Selon Pierre Langlois, l’auteur de Rouler sans pétrole, l’électrification de 70% des kilomètres parcourus par l’ensemble du parc de véhicules routiers du Québec nécessiterait de 6% à 7% de plus d’électricité. Comme cela se fera graduellement, Langlois estime l’augmentation de la consommation annuelle à moins de 0,2%. Alors, pourquoi cet électrochoc d’une hausse de 60% des tarifs d’électricité?

Le plus curieux dans tout cela est que Lisée proposait auparavant d’utiliser plutôt ces économies d’énergie pour rendre disponibles des kilowatts-heure pour les vendre à prix fort aux États-Unis!

Mais les ventes sur le marché américain n’étant plus aussi avantageuses – le dernier contrat signé avec le Vermont prévoit un prix de 5,8 cents le kilowatt-heure, alors qu’Hydro-Québec paye 10 cents le kilowatt-heure aux propriétaires de petits barrages et d’éoliennes – Lisée détourne ses surplus vers l’électrification du transport au Québec! Curieux!

Revenons donc à la question initiale : pourquoi cette hausse astronomique des tarifs? Il nous dit aujourd’hui qu’il y a « plusieurs bénéfices supplémentaires considérables découlant de cette opération ».

Mais il n’en mentionne véritablement qu’un seul : « une telle hausse des tarifs ferait passer de 30 à 130 milliards la valeur d’Hydro-Québec, ce qui éliminerait la dette nette d’Hydro-Québec ».

Pourtant, dans son 12e punch contre la droite, il démolit l’affirmation selon laquelle « Le Québec souffre d’un des pires endettements au monde… ». Alors, pourquoi un tel empressement?

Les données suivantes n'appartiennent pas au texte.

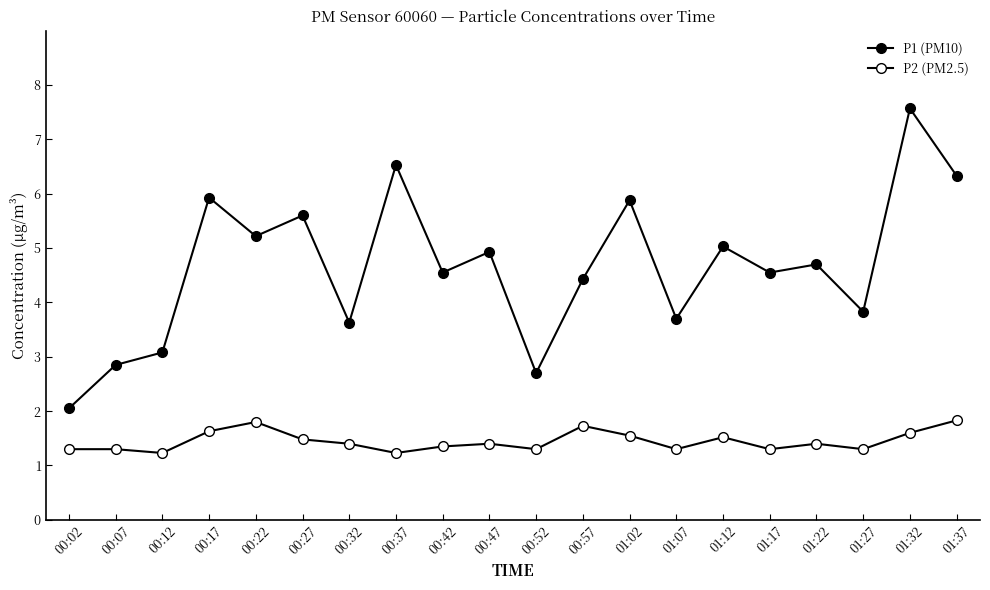

List the series in order of their peak value, highest first.

P1 (PM10), P2 (PM2.5)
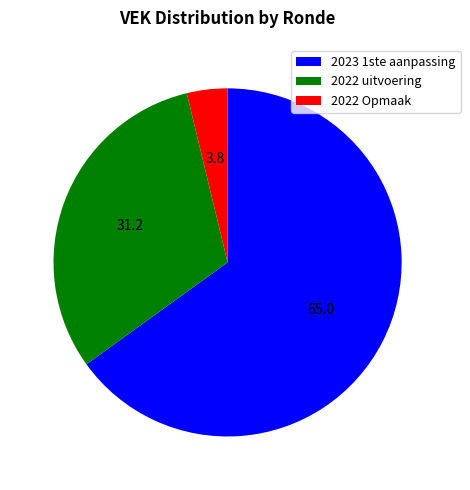

Count the number of slices in the pie.

3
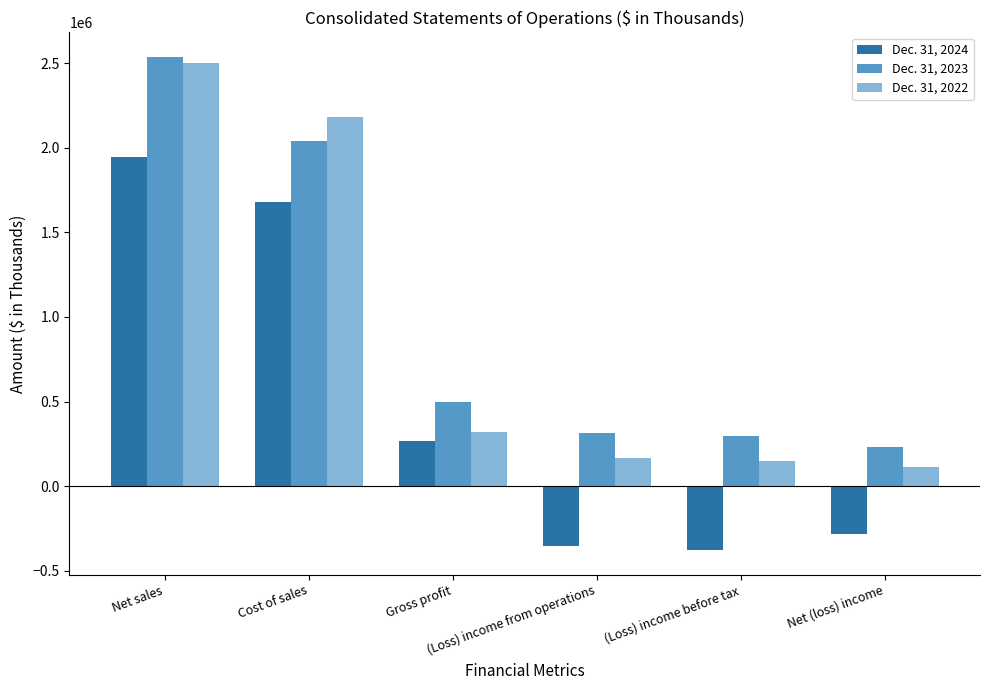

How many data points in Dec. 31, 2023 are less than 498187?

3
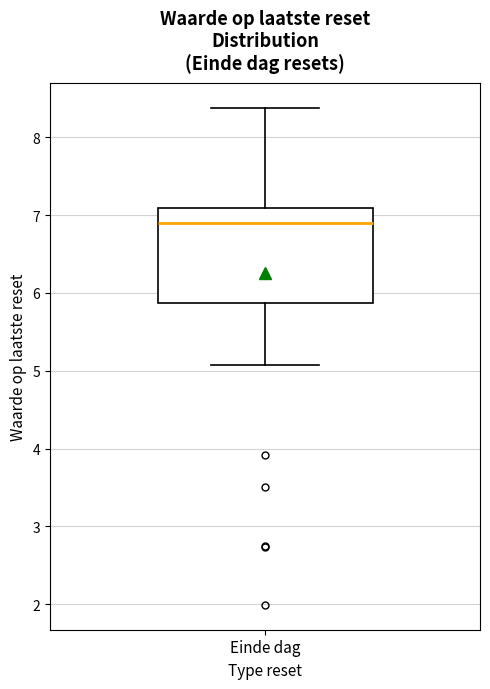

Transcribe this box plot: give where the median line is, the range the box spans, and where the two whiskers end, as read against the y-axis. The values are not printed on the chart, so give them approximately, as read against the axis.

median 6.9, box 5.9 to 7.1, whiskers 5.1 to 8.4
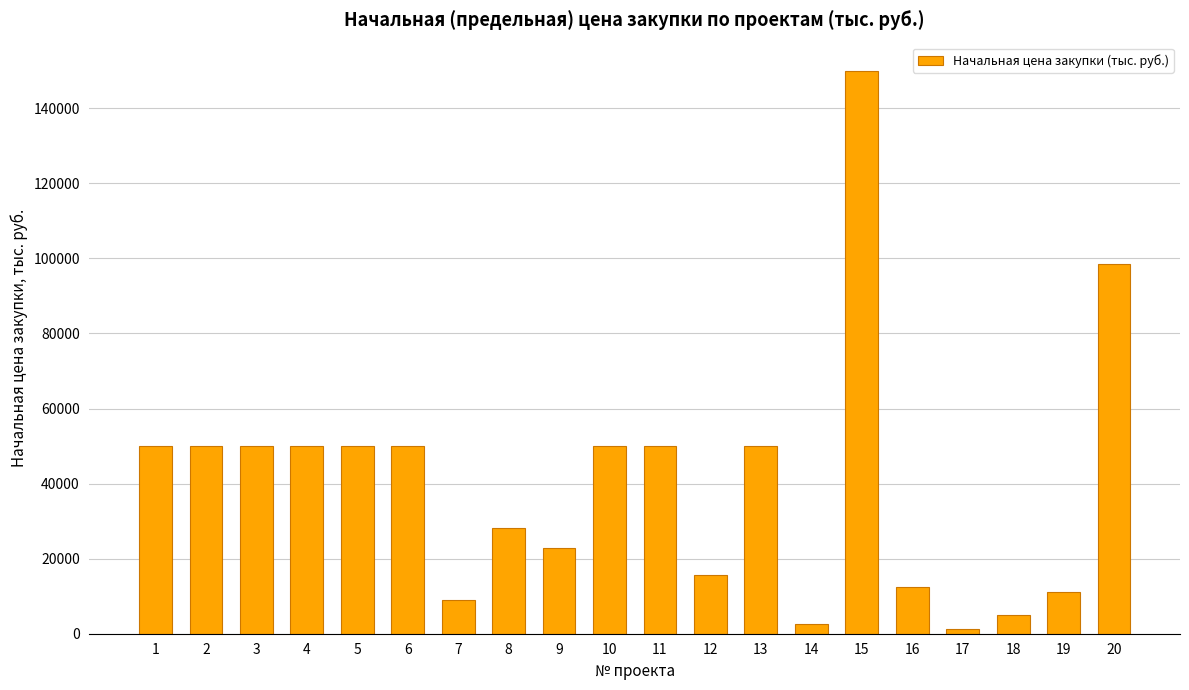

What is the maximum value shown in the chart?

150000.0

En fait, Lisée cache la véritable raison derrière sa proposition de hausse des tarifs d’Hydro-Québec, qui est de rendre plus attrayante la société d’État pour sa privatisation. D’abord partielle, à hauteur de 25%, comme il l’avançait dans son livre Pour une gauche efficace.

Dans Pour une gauche à gauche, nous avons montré qu’une telle privatisation partielle d’Hydro-Québec mènerait inexorablement à sa privatisation totale et nous avons énuméré dix bonnes raisons de s’y opposer.

Dans son dernier ouvrage, Jean-François Lisée écrit : « On sait pourquoi la droite use de l’épouvantail de la dette : pour démanteler les choix sociaux-démocrates des Québécois ». Il faudrait qu’il se garde de le faire lui-même, sinon il faudra parler de « la droite o.k. » plutôt que de « la droite k. o. »

Enfin, célébrons le fait que Lisée semble avoir abandonné son plan complètement surréaliste et abracadrant de réforme du capitalisme mondial élaboré dans Imaginer l’après-crise, auquel nous avons également consacré une critique élaborée dans Pour une gauche à gauche.

  1. Pierre Dubuc, Pour une gauche à gauche. Critiques des propositions sociales et linguistiques de Jean-François Lisée, Les Éditions du Renouveau québécois. 2011.